Thursday, December 01, 2011

Places Where Bigfoot Might be Hiding: The Internet

Because apparently it is a poorly explored place.

Bigfoot blog finds amazing article on translation of ancient texts discussing 10th century communication between Chinese Imperial scholars and Yeti.

Blog post actually links to the original source

But apparently, this, and the name of the author (Tim Pulju) was not sufficient to show that the source is in fact, a satirical publication, a The Onion for linguistics.

I mean, that would require looking to the fourth-down return if you google "Tim Pulju"

To be fair, many of the comments on that blog post guess that it is likely satire but others suggested it could be a real journal article,or some sort of misunderstanding. While I approve that some were able to recognize the satire, that no one even bothered to take 15 seconds and actually find out, is the real problem. You don't even need to type if that is too much effort, just copy and paste and click.

I have heard professors say they don't like their students to use internet sources for their work.
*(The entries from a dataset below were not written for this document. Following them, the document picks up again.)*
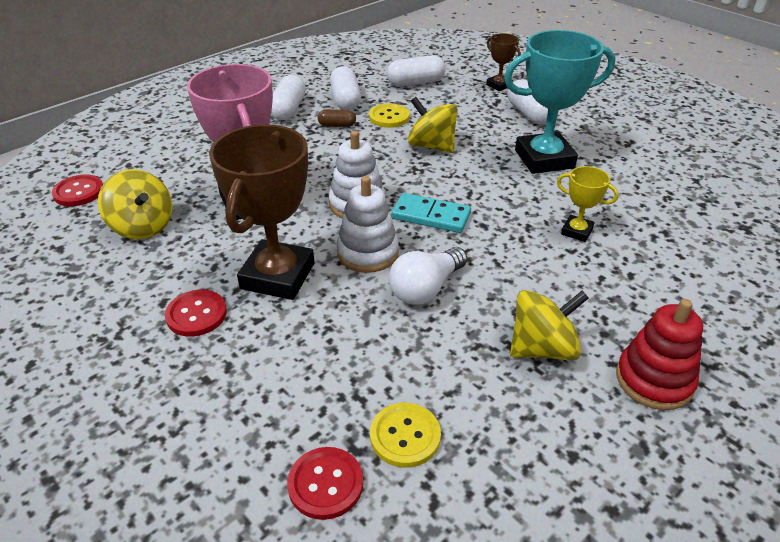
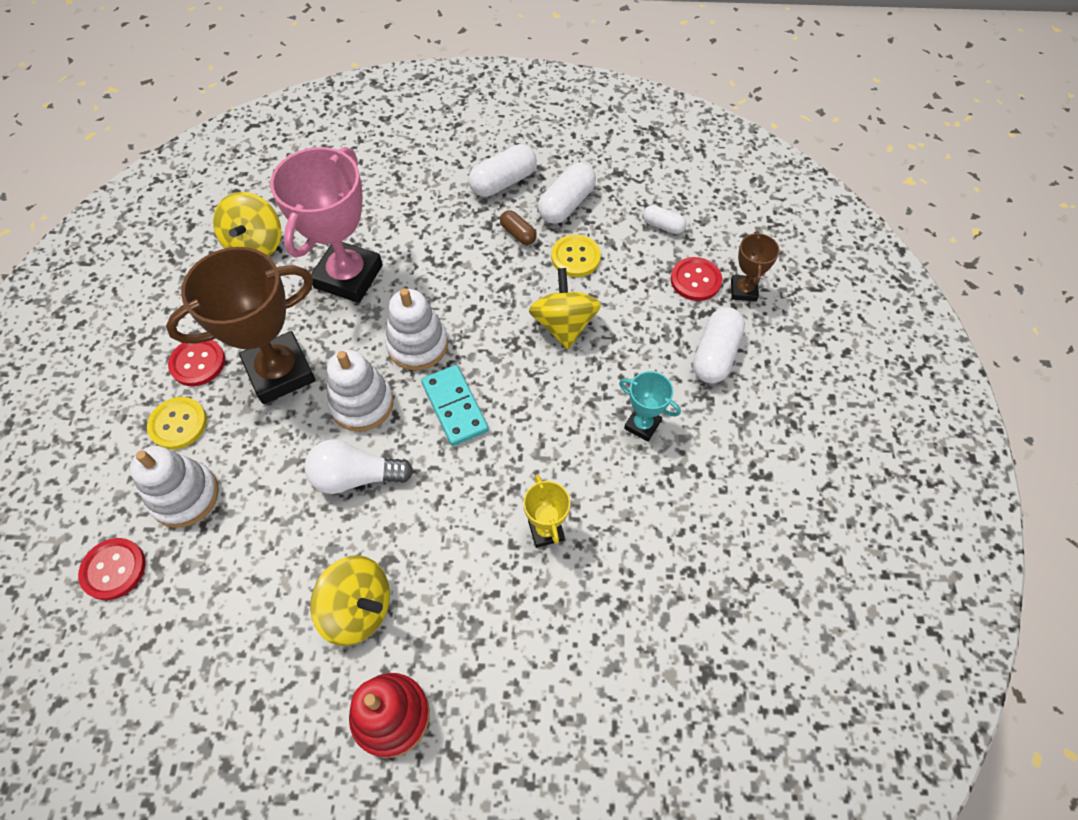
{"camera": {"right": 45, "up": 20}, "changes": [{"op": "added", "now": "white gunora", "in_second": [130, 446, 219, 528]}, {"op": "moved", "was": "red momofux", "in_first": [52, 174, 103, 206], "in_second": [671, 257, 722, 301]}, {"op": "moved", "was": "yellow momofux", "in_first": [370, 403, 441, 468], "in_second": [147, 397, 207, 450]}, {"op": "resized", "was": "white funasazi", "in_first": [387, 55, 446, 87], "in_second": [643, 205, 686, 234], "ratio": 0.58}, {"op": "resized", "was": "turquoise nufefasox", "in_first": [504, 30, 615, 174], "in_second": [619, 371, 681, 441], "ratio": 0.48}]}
I think this is an excellent example of why they should be using the internet, under the guidance and training of a professional researcher (as any professor is).

In my classes, especially my introductory classes, I have decided to do two things in addition to the standard curriculum of whatever the class is.

1.) If at all applicable, address pseudoscience and mysticism that routinely gets associated with anthropology and archaeology (the subjects I teach). They are so intertwined in the popular imagination, it seems like we have a professional obligation to hit this stuff head-on, not ignore it and hope it goes away. That didn't work for evolutionary biology, it won't work for us.

2.) Have my students use the internet to look things up, especially early on in the class, and to critique how they found information, identify warning signs a site is not reliable, and suggest productive alternative strategies and practices.